Express the data below as a Markdown table with the columns "Row" and "Line", giving each line its own numbered row and skipping blank lines. Leave the pictures out.
=== Begin Enclosure ===
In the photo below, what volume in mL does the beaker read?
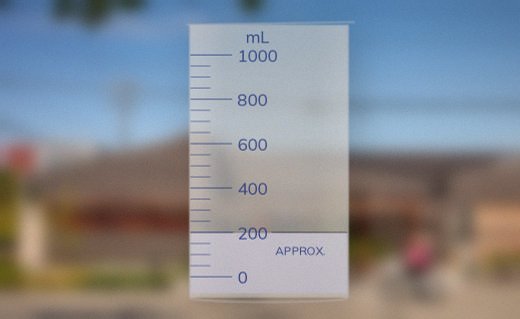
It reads 200 mL
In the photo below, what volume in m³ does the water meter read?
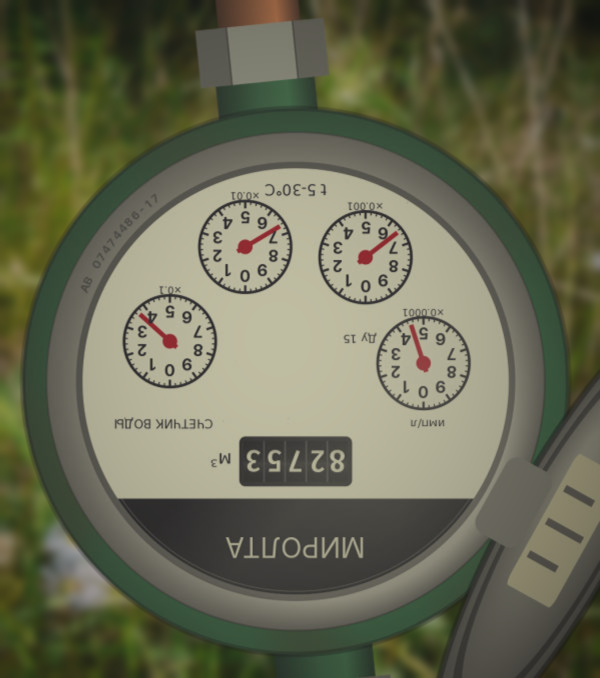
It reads 82753.3664 m³
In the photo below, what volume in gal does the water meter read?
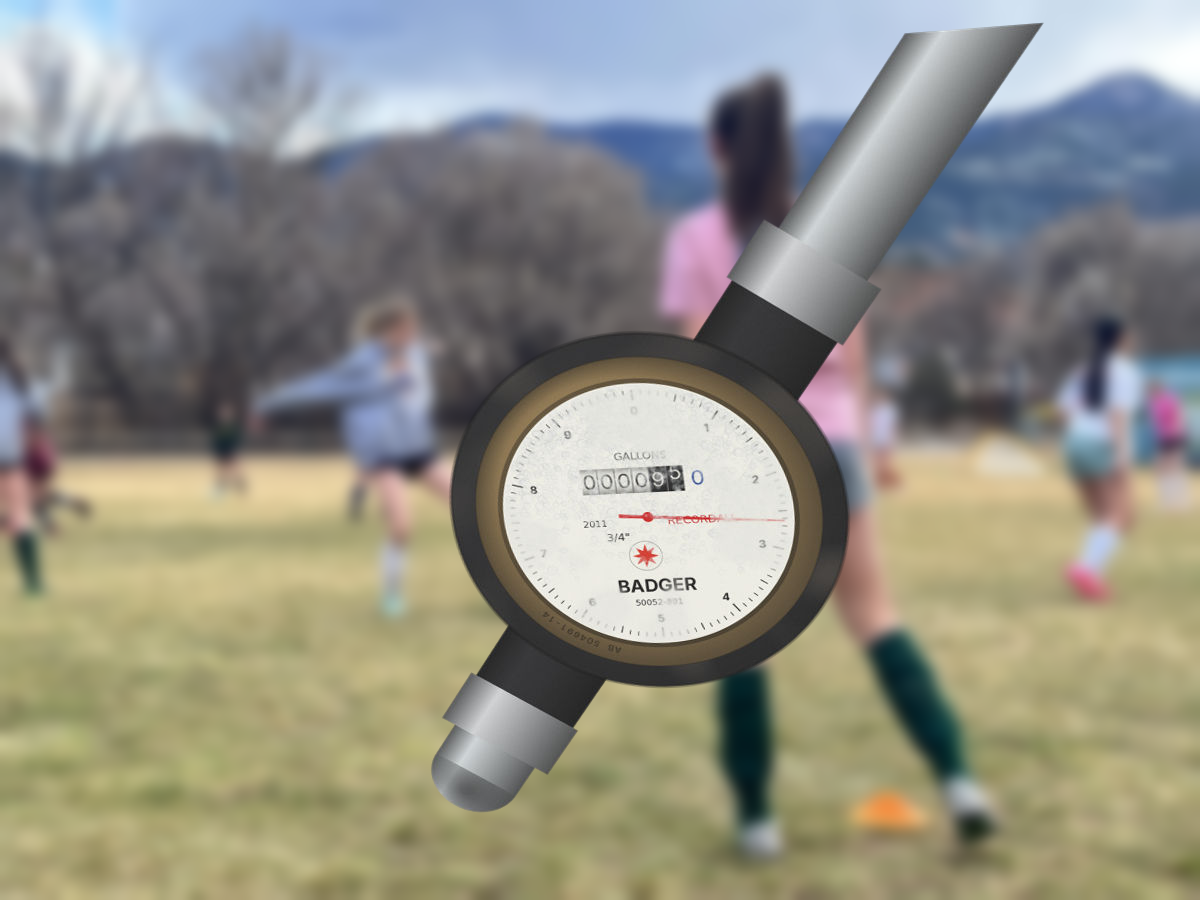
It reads 952.6 gal
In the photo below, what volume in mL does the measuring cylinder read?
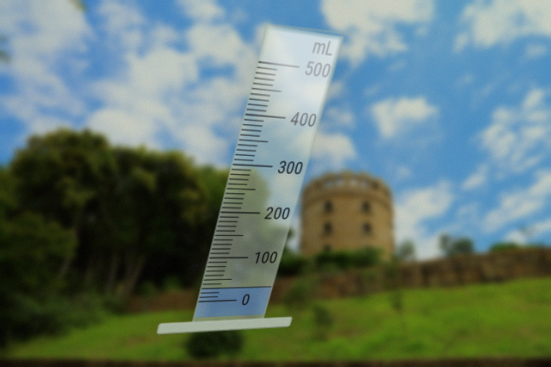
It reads 30 mL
=== End Enclosure ===
* **Exercise solution**
| Row | Line |
|---|---|
| 1 | In the photo below, what volume in mL does the beaker read? |
| 2 | It reads 200 mL |
| 3 | In the photo below, what volume in m³ does the water meter read? |
| 4 | It reads 82753.3664 m³ |
| 5 | In the photo below, what volume in gal does the water meter read? |
| 6 | It reads 952.6 gal |
| 7 | In the photo below, what volume in mL does the measuring cylinder read? |
| 8 | It reads 30 mL |